A CodeBook file is provided to describe the variables, data and the operations performed to to clean up the input data set.
The script performs the following tasks:
- Merges the training and the test sets to create one data set.
- Extracts only the measurements on the mean and standard deviation for each measurement.
- Uses descriptive activity names to name the activities in the data set
- Appropriately labels the data set with descriptive variable names.
- Creates a second, independent tidy data set with the average of each variable for each activity and each subject.
- Saves the tidy data set in a csv formatted space separated text file, called tidy_dataset.txt, in the current workspace directory
The data source used for this project is available at
https://d396qusza40orc.cloudfront.net/getdata%2Fprojectfiles%2FUCI%20HAR%20Dataset.zip
The data description is available at
http://archive.ics.uci.edu/ml/datasets/Human+Activity+Recognition+Using+Smartphones
- Download the data source described above
- Unzip the data source into directory DIR
- Copy the script run_analysis.R into DIR/UCI HAR Dataset/
- Open R Studio, setting its working directory to DIR/UCI HAR Dataset/
- Source the run_analysis.R script, and then call make_tidy_dataset()

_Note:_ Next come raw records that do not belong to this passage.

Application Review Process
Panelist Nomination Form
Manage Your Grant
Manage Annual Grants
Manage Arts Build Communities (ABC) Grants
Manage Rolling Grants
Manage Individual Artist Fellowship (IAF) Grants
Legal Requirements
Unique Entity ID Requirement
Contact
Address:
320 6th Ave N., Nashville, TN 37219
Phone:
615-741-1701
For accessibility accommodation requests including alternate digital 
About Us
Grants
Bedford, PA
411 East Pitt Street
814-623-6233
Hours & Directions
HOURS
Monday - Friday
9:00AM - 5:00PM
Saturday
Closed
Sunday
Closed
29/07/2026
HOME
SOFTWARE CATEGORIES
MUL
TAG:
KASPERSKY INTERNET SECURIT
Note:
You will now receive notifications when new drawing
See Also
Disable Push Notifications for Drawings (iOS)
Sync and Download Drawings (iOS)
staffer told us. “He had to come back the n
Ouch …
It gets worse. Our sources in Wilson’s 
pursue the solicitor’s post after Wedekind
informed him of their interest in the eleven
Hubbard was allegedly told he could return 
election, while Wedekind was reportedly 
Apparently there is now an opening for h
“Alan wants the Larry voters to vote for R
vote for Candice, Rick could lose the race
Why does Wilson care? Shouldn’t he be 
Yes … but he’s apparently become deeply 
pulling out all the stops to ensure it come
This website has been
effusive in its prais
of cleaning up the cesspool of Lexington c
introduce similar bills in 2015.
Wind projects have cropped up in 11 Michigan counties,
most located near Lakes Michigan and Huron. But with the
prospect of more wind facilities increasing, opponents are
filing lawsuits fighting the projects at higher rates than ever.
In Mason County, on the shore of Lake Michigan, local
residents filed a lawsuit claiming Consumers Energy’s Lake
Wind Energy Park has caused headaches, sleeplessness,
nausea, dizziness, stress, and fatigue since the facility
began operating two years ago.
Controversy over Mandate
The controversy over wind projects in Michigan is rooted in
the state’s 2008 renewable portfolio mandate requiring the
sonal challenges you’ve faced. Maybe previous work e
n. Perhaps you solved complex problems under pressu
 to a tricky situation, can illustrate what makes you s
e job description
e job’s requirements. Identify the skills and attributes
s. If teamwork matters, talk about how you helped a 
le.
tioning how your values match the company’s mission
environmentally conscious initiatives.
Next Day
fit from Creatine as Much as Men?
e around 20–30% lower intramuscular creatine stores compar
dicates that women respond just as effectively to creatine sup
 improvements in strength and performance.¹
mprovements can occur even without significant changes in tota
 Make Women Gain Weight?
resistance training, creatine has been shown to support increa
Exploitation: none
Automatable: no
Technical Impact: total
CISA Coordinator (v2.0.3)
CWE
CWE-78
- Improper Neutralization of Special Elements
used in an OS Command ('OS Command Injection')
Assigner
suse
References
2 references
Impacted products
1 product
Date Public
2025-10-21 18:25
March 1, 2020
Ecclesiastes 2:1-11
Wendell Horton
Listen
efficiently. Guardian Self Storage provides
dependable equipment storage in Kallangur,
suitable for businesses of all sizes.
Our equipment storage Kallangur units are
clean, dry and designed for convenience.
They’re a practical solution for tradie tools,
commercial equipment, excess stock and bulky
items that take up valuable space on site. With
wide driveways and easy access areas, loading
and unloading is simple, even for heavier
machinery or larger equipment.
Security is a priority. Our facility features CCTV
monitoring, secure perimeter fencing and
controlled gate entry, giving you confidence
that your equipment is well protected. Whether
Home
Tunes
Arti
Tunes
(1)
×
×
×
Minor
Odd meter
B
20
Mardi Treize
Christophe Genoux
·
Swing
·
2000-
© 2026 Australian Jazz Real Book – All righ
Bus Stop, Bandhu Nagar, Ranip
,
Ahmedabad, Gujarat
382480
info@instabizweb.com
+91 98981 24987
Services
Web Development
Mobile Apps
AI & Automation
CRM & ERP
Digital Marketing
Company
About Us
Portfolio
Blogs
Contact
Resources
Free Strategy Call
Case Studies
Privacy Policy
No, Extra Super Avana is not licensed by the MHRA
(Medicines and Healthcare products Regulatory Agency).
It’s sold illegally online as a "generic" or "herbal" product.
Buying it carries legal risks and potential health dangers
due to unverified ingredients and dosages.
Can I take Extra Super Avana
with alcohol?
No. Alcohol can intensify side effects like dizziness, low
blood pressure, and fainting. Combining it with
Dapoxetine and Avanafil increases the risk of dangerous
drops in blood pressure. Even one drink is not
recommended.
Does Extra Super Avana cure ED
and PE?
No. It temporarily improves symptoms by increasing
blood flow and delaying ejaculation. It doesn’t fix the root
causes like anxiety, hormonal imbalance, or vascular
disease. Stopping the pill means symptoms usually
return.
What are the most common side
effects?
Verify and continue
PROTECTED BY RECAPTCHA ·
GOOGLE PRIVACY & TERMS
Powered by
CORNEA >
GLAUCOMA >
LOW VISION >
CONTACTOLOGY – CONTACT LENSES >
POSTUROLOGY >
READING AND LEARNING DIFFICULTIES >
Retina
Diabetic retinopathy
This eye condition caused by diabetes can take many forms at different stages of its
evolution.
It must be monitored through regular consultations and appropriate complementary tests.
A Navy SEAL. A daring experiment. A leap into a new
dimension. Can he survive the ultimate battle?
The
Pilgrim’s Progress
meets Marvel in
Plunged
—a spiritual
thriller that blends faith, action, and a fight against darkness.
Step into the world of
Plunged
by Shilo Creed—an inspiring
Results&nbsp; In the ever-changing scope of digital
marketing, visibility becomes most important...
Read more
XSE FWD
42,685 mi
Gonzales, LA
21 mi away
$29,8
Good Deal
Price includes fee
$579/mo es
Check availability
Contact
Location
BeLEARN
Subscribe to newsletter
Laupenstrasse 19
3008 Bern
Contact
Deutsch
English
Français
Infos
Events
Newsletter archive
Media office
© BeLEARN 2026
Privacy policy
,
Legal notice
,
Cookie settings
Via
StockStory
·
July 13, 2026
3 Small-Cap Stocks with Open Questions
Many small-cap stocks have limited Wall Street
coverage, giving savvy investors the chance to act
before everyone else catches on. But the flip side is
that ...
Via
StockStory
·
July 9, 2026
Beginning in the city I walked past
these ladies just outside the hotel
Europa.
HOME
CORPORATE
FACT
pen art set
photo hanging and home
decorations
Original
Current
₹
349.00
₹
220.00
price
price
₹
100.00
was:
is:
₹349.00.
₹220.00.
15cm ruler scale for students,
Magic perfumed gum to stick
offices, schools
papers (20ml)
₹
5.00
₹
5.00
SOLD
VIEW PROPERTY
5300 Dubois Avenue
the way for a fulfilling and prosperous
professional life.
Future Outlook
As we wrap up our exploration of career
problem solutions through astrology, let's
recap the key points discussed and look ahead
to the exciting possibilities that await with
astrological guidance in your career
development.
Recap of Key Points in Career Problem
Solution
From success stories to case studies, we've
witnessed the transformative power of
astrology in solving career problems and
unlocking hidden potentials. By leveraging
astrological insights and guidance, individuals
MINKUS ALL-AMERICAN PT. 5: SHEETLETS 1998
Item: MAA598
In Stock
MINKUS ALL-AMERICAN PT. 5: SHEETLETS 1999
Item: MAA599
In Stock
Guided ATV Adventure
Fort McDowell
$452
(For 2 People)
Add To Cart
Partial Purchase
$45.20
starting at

- Wait until the function returns. This may range from a few seconds to a few minutes, based on the computer configuration
The resulting tidy data set may be loaded in R Studio tidy data set:
read.table("./tidy_dataset.txt", header = TRUE)
To form the tidy data set, the following assumptions where made about the data:
- Step 2 - Based on the data source README and associated files,the measurements extracted consisted of the result of a text search for the tokens "std" and "mean" on the variable names. Based on that search, the original data source was reduced from 561 features down to 79.
- Step 3 - The resulting variables where modified to remove non-descriptive prefixes and sufixes, such as "t" or "f", and special symbols such as "(" and ")"
The script provides as a result a tidy data set since:
- Each variable forms a column
- Each observation forms a row
- Each type of observational unit forms a table
As described by (http://vita.had.co.nz/papers/tidy-data.pdf)
This project is released under the license described in LICENSE.